Memory Management (The Unglamorous Truth)

I can't afford memory leaks. Literally. I'm running on fixed hardware with no autoscaling fairy to save me.

  • Hard Limits in Docker: memory: 1024M for orchestrator, 512M per scraper. Container hits the limit? It dies. Better a clean death than a slow crash.
  • Application-Level Paranoia: Before spawning a scraper, I check available RAM with psutil. Not enough? Wait. Log it. Try again later.
  • Process Lifecycle Hygiene: Every scraper process has a TTL. After N scraping cycles, kill it and spawn fresh. Prevents slow memory accumulation. Crude but bulletproof.
  • Monitoring What Matters: I log memory usage. I watch for upward trends. I fix leaks when I find them. No fancy APM tools.
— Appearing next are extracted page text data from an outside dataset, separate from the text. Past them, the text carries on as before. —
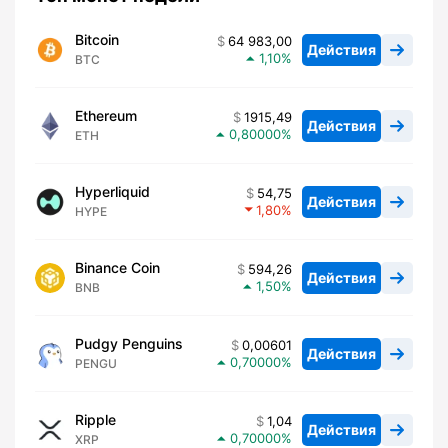
Bitcoin
64 983,00
Действия
1,10
BTC
Ethereum
1915,49
Действия
0,80000
ETH
Hyperliquid
54,75
Действия
1,80
HYPE
Binance Coin
594,26
Действия
1,50
BNB
Pudgy Penguins
0,00601
Действия
0,70000
PENGU
Ripple
1,04
Действия
0,70000
XRP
Just logs and grep.

Cost Breakdown

  • Supabase: €0 (self-hosted on existing VPS via Coolify)
  • Proxies: €12/month (external service, only real cost)
  • Python libraries: €0 (open source)
  • Docker: €0 (open source)
  • Orchestrator hosting: €0 (same VPS, already paid for)
  • Sleep lost debugging: Priceless

Total infrastructure cost for processing 500k jobs: €0.

Why This Matters

Large companies engineer for thousands of users and redundant failover. They can afford microservices because they have 50 engineers (and perhaps a few legal teams to handle the aftermath of scraping those "name-brand" sites).

You have yourself. Maybe a friend. You can't afford complexity.

Self-hosting isn't just cheaper -> it's faster. No waiting for cloud provisioning. No fighting with mysterious IAM policies. No surprise bills. Just SSH, deploy, done.

The Tradeoff I Made

I traded "infinite scale" for "known limits." My system handles 10 concurrent scrapers comfortably. Could I do 100? Maybe. 1000? Probably not.

Do I need to? No.

Know your actual requirements. Build for those. Ignore the rest.

Deployment Reality Check

  1. Clone repo
  2. Copy .env.example to .env, fill in credentials
  3. docker compose up -d
  4. Open browser to localhost:6090
  5. Start scraping

Total commands: 4.  
Total complexity: minimal.  
Total cost: €0.


Conclusion

You don't need Kafka and Kubernetes to scrape half a million records. You need:

  • Robust process management (subprocess + psutil)
  • Aggressive error handling (timeouts and process isolation)
  • A database that does the heavy lifting (Postgres)

This system is simple enough to debug with tail -f but robust enough to run unattended for months.

Build for your actual scale. Not Netflix's.